Supplied data:
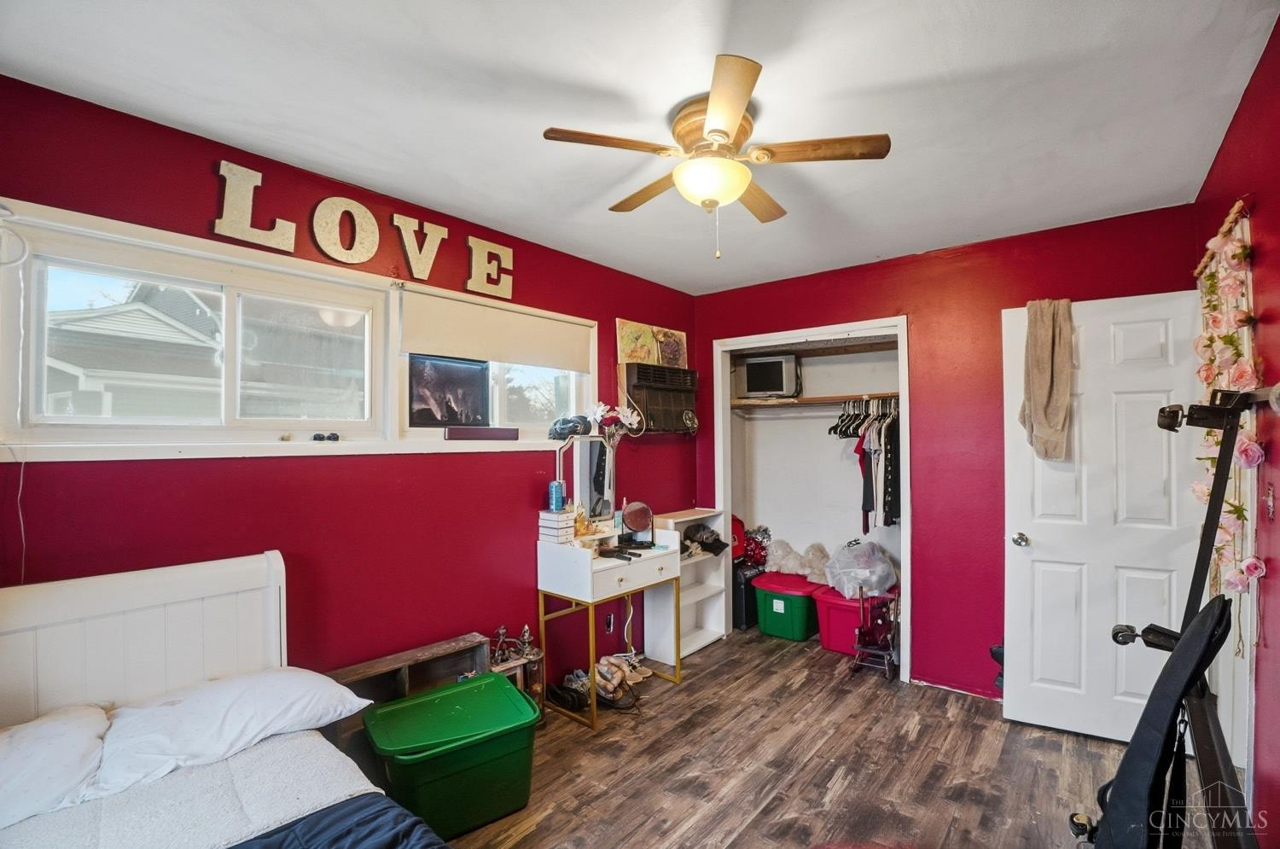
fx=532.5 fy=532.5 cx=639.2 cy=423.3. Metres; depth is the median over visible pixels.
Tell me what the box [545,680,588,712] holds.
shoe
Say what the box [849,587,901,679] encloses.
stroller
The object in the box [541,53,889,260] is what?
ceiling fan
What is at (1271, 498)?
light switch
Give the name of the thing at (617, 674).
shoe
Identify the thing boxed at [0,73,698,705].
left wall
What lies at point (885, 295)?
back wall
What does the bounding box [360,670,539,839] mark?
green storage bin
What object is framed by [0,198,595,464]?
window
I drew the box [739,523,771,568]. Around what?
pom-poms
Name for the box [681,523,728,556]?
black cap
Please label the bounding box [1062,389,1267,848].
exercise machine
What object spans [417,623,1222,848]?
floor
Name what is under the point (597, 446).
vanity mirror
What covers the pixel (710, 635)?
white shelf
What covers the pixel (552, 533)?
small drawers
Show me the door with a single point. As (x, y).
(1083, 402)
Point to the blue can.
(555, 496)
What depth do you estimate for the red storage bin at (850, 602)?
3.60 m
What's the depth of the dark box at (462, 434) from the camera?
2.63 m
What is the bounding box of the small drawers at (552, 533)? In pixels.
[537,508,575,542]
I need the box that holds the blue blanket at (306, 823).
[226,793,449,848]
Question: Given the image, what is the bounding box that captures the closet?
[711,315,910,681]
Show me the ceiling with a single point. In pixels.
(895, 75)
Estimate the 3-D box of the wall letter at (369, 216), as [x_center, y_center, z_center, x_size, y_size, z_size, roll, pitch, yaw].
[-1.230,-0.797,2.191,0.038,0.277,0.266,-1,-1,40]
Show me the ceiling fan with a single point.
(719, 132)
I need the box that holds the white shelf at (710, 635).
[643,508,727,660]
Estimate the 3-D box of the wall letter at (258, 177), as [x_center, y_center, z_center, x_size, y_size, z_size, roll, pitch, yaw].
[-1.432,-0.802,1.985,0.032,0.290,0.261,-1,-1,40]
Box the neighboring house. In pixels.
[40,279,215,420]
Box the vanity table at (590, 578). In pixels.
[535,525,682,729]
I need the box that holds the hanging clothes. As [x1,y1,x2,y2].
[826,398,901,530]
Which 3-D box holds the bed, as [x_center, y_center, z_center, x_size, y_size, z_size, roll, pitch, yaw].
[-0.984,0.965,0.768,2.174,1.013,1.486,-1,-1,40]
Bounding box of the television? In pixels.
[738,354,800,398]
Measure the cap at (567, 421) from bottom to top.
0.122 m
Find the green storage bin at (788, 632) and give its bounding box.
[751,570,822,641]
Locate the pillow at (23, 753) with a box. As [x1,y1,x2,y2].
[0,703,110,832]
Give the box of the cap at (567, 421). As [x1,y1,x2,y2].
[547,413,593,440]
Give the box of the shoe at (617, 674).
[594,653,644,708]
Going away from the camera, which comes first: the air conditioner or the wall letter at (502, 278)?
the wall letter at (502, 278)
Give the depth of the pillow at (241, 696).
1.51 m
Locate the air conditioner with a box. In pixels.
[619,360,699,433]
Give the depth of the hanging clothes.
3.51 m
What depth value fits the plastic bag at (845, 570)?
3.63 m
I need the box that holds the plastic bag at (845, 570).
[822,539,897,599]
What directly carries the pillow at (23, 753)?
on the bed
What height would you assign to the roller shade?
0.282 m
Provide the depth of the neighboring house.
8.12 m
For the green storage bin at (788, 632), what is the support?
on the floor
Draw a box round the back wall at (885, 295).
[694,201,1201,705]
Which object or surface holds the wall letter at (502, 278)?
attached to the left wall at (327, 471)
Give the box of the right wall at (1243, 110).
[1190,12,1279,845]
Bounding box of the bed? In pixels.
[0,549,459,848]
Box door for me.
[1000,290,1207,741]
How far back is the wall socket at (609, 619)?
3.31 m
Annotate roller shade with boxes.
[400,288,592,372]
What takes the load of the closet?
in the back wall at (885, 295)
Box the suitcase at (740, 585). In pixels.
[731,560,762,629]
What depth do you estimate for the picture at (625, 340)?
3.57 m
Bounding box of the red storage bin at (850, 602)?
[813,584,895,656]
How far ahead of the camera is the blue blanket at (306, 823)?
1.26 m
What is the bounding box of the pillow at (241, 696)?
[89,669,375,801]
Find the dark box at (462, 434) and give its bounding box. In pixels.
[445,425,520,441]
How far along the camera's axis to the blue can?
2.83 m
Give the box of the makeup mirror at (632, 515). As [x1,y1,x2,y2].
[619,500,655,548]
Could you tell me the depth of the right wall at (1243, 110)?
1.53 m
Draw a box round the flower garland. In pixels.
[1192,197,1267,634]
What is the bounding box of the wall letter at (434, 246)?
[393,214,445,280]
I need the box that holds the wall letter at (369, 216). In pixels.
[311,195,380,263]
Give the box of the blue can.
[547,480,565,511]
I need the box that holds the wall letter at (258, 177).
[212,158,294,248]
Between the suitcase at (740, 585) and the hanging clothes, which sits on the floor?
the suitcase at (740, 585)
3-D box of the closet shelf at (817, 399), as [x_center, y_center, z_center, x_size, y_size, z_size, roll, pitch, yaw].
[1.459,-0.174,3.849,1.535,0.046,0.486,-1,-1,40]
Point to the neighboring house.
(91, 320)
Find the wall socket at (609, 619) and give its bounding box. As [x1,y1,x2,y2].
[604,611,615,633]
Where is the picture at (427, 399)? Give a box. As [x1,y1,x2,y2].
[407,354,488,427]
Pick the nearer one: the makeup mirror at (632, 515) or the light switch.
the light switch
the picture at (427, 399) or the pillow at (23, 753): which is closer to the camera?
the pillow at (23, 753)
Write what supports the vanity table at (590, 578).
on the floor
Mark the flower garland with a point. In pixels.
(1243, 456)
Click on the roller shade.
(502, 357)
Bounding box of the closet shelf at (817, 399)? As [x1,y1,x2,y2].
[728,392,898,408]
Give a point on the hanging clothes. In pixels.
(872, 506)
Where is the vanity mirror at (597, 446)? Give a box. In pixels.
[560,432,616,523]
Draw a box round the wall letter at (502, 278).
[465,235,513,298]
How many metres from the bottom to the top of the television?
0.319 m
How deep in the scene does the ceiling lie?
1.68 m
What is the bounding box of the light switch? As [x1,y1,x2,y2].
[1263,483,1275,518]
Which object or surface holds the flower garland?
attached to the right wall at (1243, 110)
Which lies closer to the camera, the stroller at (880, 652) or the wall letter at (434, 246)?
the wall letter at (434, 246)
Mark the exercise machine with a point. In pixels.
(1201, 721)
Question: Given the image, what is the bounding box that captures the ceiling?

Exercise objective: What is needed is a word-for-word transcription of all the entries, with the pictures dropped.

Answer to the problem:
fx=532.5 fy=532.5 cx=639.2 cy=423.3. Metres; depth is the median over visible pixels.
Tell me what the box [545,680,588,712] holds.
shoe
Say what the box [849,587,901,679] encloses.
stroller
The object in the box [541,53,889,260] is what?
ceiling fan
What is at (1271, 498)?
light switch
Give the name of the thing at (617, 674).
shoe
Identify the thing boxed at [0,73,698,705].
left wall
What lies at point (885, 295)?
back wall
What does the bounding box [360,670,539,839] mark?
green storage bin
What object is framed by [0,198,595,464]?
window
I drew the box [739,523,771,568]. Around what?
pom-poms
Name for the box [681,523,728,556]?
black cap
Please label the bounding box [1062,389,1267,848].
exercise machine
What object spans [417,623,1222,848]?
floor
Name what is under the point (597, 446).
vanity mirror
What covers the pixel (710, 635)?
white shelf
What covers the pixel (552, 533)?
small drawers
Show me the door with a single point. As (x, y).
(1083, 402)
Point to the blue can.
(555, 496)
What depth do you estimate for the red storage bin at (850, 602)?
3.60 m
What's the depth of the dark box at (462, 434) from the camera?
2.63 m
What is the bounding box of the small drawers at (552, 533)? In pixels.
[537,508,575,542]
I need the box that holds the blue blanket at (306, 823).
[226,793,449,848]
Question: Given the image, what is the bounding box that captures the closet?
[711,315,910,681]
Show me the ceiling with a single point. In pixels.
(895, 75)
Estimate the 3-D box of the wall letter at (369, 216), as [x_center, y_center, z_center, x_size, y_size, z_size, roll, pitch, yaw].
[-1.230,-0.797,2.191,0.038,0.277,0.266,-1,-1,40]
Show me the ceiling fan with a single point.
(719, 132)
I need the box that holds the white shelf at (710, 635).
[643,508,727,660]
Estimate the 3-D box of the wall letter at (258, 177), as [x_center, y_center, z_center, x_size, y_size, z_size, roll, pitch, yaw].
[-1.432,-0.802,1.985,0.032,0.290,0.261,-1,-1,40]
Box the neighboring house. In pixels.
[40,279,215,420]
Box the vanity table at (590, 578). In pixels.
[535,525,682,729]
I need the box that holds the hanging clothes. As [x1,y1,x2,y2].
[826,398,901,530]
Which 3-D box holds the bed, as [x_center, y_center, z_center, x_size, y_size, z_size, roll, pitch, yaw].
[-0.984,0.965,0.768,2.174,1.013,1.486,-1,-1,40]
Bounding box of the television? In pixels.
[738,354,800,398]
Measure the cap at (567, 421) from bottom to top.
0.122 m
Find the green storage bin at (788, 632) and give its bounding box.
[751,570,822,641]
Locate the pillow at (23, 753) with a box. As [x1,y1,x2,y2].
[0,703,110,832]
Give the box of the cap at (567, 421). As [x1,y1,x2,y2].
[547,413,593,440]
Give the box of the shoe at (617, 674).
[594,653,644,708]
Going away from the camera, which comes first: the air conditioner or the wall letter at (502, 278)?
the wall letter at (502, 278)
Give the depth of the pillow at (241, 696).
1.51 m
Locate the air conditioner with a box. In pixels.
[619,360,699,433]
Give the depth of the hanging clothes.
3.51 m
What depth value fits the plastic bag at (845, 570)?
3.63 m
I need the box that holds the plastic bag at (845, 570).
[822,539,897,599]
What directly carries the pillow at (23, 753)?
on the bed
What height would you assign to the roller shade?
0.282 m
Provide the depth of the neighboring house.
8.12 m
For the green storage bin at (788, 632), what is the support?
on the floor
Draw a box round the back wall at (885, 295).
[694,201,1201,705]
Which object or surface holds the wall letter at (502, 278)?
attached to the left wall at (327, 471)
Give the box of the right wall at (1243, 110).
[1190,12,1279,845]
Bounding box of the bed? In pixels.
[0,549,459,848]
Box door for me.
[1000,290,1207,741]
How far back is the wall socket at (609, 619)?
3.31 m
Annotate roller shade with boxes.
[400,288,592,372]
What takes the load of the closet?
in the back wall at (885, 295)
Box the suitcase at (740, 585). In pixels.
[731,560,762,629]
What depth do you estimate for the picture at (625, 340)?
3.57 m
Bounding box of the red storage bin at (850, 602)?
[813,584,895,656]
How far ahead of the camera is the blue blanket at (306, 823)?
1.26 m
What is the bounding box of the pillow at (241, 696)?
[89,669,375,801]
Find the dark box at (462, 434) and give its bounding box. In pixels.
[445,425,520,441]
How far along the camera's axis to the blue can?
2.83 m
Give the box of the makeup mirror at (632, 515). As [x1,y1,x2,y2].
[619,500,655,548]
Could you tell me the depth of the right wall at (1243, 110)?
1.53 m
Draw a box round the flower garland. In pixels.
[1192,197,1267,634]
What is the bounding box of the wall letter at (434, 246)?
[393,214,445,280]
I need the box that holds the wall letter at (369, 216). In pixels.
[311,195,380,263]
Give the box of the blue can.
[547,480,565,511]
I need the box that holds the wall letter at (258, 177).
[212,158,294,248]
Between the suitcase at (740, 585) and the hanging clothes, which sits on the floor?
the suitcase at (740, 585)
3-D box of the closet shelf at (817, 399), as [x_center, y_center, z_center, x_size, y_size, z_size, roll, pitch, yaw].
[1.459,-0.174,3.849,1.535,0.046,0.486,-1,-1,40]
Point to the neighboring house.
(91, 320)
Find the wall socket at (609, 619) and give its bounding box. As [x1,y1,x2,y2].
[604,611,615,633]
Where is the picture at (427, 399)? Give a box. As [x1,y1,x2,y2].
[407,354,488,427]
Pick the nearer one: the makeup mirror at (632, 515) or the light switch.
the light switch
the picture at (427, 399) or the pillow at (23, 753): which is closer to the camera?
the pillow at (23, 753)
Write what supports the vanity table at (590, 578).
on the floor
Mark the flower garland with a point. In pixels.
(1243, 456)
Click on the roller shade.
(502, 357)
Bounding box of the closet shelf at (817, 399)? As [x1,y1,x2,y2].
[728,392,898,408]
Give a point on the hanging clothes. In pixels.
(872, 506)
Where is the vanity mirror at (597, 446)? Give a box. In pixels.
[560,432,616,523]
Draw a box round the wall letter at (502, 278).
[465,235,513,298]
How many metres from the bottom to the top of the television?
0.319 m
How deep in the scene does the ceiling lie?
1.68 m
What is the bounding box of the light switch? As [x1,y1,x2,y2].
[1263,483,1275,518]
Which object or surface holds the flower garland?
attached to the right wall at (1243, 110)
Which lies closer to the camera, the stroller at (880, 652) or the wall letter at (434, 246)?
the wall letter at (434, 246)
Mark the exercise machine with a point. In pixels.
(1201, 721)
Question: Given the image, what is the bounding box that captures the ceiling?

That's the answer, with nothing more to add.